**Yapılacak alıştırmalar**.
A: Megalitlerle ilgili metne göre Newgrange'deki kubbenin üstünde orta kısımda nasıl bir baca ortaya çıkmıştır?
B: Megalitlerle ilgili metni kaldığı yerden devam ettirin.

Megalit, büyük taş bloklardan oluşan yapıtlara verilen isimdir. Bu yapıtlar, farklı amaçlarla inşa edilmiştir. İnsanlık tarihine bakıldığında, geçmişten günümüze pek çok megalitin kaldığı görülmektedir. Bu yapıtların en şaşırtıcı yönlerinden biri, bazıları 1.000 tondan daha ağır olan taş blokların, söz konusu yapıların inşasında nasıl kullanıldıklarıdır. Bu dev taşlar ne şekilde inşaat alanına getirilmiş, hangi teknikler kullanılarak kaldırılmışlardır? O dönemin insanları taş blokları nasıl üst üste koyarak bu yapıtları inşa etmişlerdir? Genellikle taşların uzak bölgelerden taşınmasıyla inşa edilen bu megalitler, birer inşaat ve mühendislik harikası olarak değerlendirilmektedir. Bu tip eserleri meydana getiren insanların ise, oldukça ileri bir teknolojiye sahip olmaları gerektiği açıktır.
MÖ 3200 yıllarında inşa edildiği kabul edilen Newgrange, İrlanda/Dublin yakınlarında bir anıt mezardır. Henüz Mısır medeniyetinin ortada olmadığı, Babil veya Girit medeniyetinin doğmadığı dönemde Newgrange vardı. Bu dönemde, dünyanın ünlü taş yapıtlarından biri olan Stonehenge dahi henüz inşa edilmemişti. Yapılan araştırmalar, Newgrange’in sadece bir mezar olmadığını göstermekte, bu anıtı inşa eden kişilerin kapsamlı bir astronomi bilgisine sahip olduklarını da ortaya koymaktadır. Newgrange’in astronomik özelliklerine geçmeden önce inşaat özelliklerine değinmekte yarar vardır. Çünkü Newgrange’i inşa edenler, üzerinde önemle durulması gereken mühendislik teknikleri ve mimari bilgileri kullanmışlardır.
Yapının üzerindeki kubbe, başlı başına bir mühendislik harikasıdır. Alt tarafları ağır, üst tarafları hafif olan yekpare taşlar öylesine üst üste konulmuştur ki, her üste konan taş alttakinden biraz daha dışarı çıkık vaziyettedir. Bu şekilde, yapının üstünde orta kısımda 6 metre yüksekliğinde altıgen bir baca ortaya çıkmıştır. Bacanın sonunda istenildiğinde açılıp kapanan bir kapak taşı vardır.
Evrimcilerin iddialarıyla böyle bir yapının nasıl inşa edildiği açıklanamaz. Çünkü evrimcilerin gerçek dışı yorumlarına göre bu dönemin insanları sözde geri ve ilkel koşullara sahiptir. Ancak böylesine dev bir yapıtın ilkel koşullarla, mühendislik ve inşaat bilgisi olmayan insanlar tarafından inşa edilmiş olması imkansızdır.

Bazı veriler

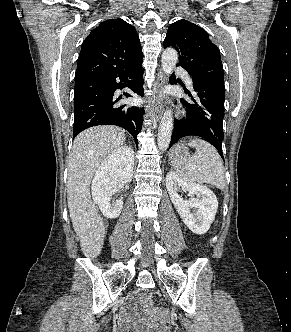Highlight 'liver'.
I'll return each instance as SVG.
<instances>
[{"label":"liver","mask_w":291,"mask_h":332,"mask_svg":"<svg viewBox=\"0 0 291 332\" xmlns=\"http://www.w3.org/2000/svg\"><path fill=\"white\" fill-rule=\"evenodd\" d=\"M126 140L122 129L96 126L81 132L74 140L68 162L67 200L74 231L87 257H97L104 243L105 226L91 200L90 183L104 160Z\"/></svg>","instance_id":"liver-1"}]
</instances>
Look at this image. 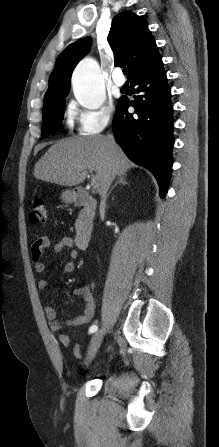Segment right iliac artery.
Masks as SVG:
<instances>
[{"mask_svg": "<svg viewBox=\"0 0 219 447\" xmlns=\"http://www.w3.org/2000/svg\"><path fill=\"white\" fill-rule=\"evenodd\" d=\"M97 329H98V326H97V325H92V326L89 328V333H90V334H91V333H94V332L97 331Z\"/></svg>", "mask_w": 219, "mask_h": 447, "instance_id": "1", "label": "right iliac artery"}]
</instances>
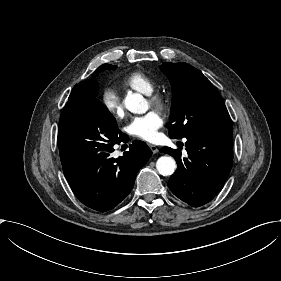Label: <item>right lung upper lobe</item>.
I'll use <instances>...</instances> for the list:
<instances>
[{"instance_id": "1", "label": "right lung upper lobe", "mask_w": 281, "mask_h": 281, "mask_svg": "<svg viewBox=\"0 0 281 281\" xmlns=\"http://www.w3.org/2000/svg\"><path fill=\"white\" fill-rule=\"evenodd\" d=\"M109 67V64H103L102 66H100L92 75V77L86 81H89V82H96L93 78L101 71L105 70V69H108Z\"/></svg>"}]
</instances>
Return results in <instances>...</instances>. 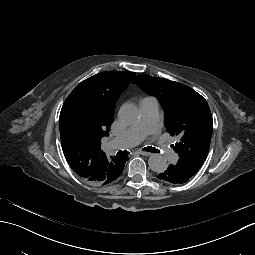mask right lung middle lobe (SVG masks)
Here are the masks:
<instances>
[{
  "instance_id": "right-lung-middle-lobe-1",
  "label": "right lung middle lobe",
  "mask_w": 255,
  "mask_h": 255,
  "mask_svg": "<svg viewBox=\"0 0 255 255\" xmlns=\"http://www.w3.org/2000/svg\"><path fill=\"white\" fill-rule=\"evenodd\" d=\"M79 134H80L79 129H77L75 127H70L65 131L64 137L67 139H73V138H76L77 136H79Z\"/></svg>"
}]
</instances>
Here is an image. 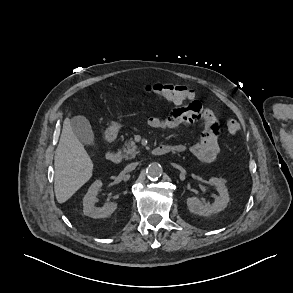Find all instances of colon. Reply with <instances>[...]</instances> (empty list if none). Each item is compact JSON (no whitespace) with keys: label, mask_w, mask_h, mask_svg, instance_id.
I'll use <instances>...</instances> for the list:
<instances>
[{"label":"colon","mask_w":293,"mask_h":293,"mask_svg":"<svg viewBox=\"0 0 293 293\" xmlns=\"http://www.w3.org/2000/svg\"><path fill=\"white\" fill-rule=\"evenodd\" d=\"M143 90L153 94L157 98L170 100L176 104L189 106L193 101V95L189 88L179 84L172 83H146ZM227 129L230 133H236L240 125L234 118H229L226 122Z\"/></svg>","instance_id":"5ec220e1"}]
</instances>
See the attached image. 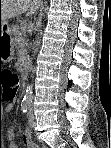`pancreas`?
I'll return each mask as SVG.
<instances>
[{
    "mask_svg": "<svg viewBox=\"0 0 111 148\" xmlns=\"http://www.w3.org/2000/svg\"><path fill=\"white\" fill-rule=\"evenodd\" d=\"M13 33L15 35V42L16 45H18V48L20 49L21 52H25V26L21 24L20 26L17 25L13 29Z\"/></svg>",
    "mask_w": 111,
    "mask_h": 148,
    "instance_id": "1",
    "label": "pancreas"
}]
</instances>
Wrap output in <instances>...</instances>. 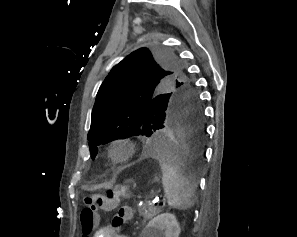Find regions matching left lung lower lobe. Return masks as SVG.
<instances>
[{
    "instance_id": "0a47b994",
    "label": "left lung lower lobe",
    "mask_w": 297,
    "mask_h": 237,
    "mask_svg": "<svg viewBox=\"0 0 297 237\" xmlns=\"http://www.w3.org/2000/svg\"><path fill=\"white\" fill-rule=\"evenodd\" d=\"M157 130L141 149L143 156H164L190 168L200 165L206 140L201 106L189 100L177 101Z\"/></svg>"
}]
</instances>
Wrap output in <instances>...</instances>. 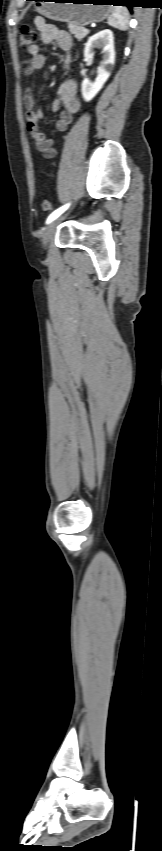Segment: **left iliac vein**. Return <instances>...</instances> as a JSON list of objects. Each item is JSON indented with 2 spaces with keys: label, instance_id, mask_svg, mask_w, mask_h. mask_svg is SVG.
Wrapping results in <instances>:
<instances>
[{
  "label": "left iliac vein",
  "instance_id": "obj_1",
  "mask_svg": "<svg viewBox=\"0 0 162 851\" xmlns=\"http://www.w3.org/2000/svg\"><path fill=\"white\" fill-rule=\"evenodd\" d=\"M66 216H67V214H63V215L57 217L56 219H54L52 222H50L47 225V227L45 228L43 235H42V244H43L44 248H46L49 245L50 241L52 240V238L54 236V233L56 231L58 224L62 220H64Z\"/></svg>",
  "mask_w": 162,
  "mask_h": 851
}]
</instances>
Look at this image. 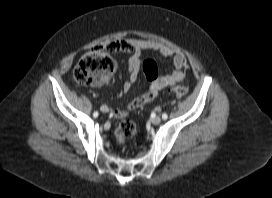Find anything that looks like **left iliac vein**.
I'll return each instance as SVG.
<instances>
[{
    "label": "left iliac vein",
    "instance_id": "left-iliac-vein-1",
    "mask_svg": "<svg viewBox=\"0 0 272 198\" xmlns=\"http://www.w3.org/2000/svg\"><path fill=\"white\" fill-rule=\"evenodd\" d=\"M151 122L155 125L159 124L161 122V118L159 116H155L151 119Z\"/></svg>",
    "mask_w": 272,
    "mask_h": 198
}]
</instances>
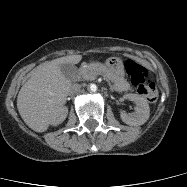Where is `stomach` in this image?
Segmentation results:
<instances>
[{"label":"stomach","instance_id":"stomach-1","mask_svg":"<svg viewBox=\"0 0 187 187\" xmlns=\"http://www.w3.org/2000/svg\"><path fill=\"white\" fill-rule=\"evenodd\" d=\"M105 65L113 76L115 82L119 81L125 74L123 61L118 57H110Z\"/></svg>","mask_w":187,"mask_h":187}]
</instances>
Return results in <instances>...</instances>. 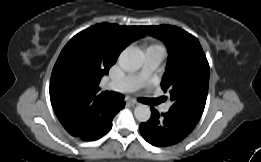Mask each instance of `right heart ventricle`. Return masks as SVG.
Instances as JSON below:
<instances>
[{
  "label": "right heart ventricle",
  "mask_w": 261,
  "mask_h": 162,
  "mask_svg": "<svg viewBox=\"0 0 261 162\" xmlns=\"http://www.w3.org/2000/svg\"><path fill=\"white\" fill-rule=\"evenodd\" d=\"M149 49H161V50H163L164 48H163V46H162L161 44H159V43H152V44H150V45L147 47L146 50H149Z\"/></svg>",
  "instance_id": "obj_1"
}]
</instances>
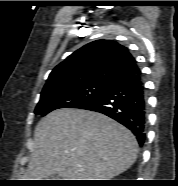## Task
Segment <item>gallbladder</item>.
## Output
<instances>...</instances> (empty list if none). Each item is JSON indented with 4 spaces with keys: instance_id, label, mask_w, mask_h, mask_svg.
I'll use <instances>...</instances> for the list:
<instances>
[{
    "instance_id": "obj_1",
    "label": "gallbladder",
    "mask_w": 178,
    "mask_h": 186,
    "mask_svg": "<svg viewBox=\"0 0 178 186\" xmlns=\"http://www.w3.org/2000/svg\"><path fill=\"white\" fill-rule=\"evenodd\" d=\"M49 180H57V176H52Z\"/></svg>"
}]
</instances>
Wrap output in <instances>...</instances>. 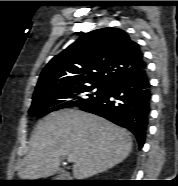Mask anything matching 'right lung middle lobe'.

**Yanıtlar**.
A: 6 metre yüksekliğinde altıgen bir baca.

B:
Bu dev anıt öyle bir şekilde inşa edilmiştir ki, Güneş’in dönüm günlerinde yapının içinde çok etkileyici bir ışık oyunu meydana gelmektedir. Kış güneşinin dönüm gününde, yani yılın en kısa gününün gün doğumundan kısa bir süre sonra, güneş ışığı doğrudan Newgrange’in mezar odasına düşmektedir. Bundan sonra çeşitli koridor kapılarına ve dev taşlara yansıyarak ilerlemekte ve en son olarak arka duvara kadar ulaşmaktadır. Ve bu esnada mükemmel bir ışık oyunu meydana gelmektedir. Dikkat çekici bir husus, ışığın yapının içine koridordan değil, koridor kapısının çatısının üzerinde özel olarak yapılmış dar delikten girmesidir. Ve yerleştirilen tüm blok taşlar da ışığın değip yansıyabileceği açıdadır. Zaten, ışık oyununu görkemli kılan unsurlardan biri de budur. Dolayısıyla bu dev yapıyı inşa edenlerin, mühendislik bilgilerinin yanı sıra, gün dönümlerini ve Güneş’in hareketini hesaplayacak astronomi bilgisine de sahip oldukları ortaya çıkmaktadır.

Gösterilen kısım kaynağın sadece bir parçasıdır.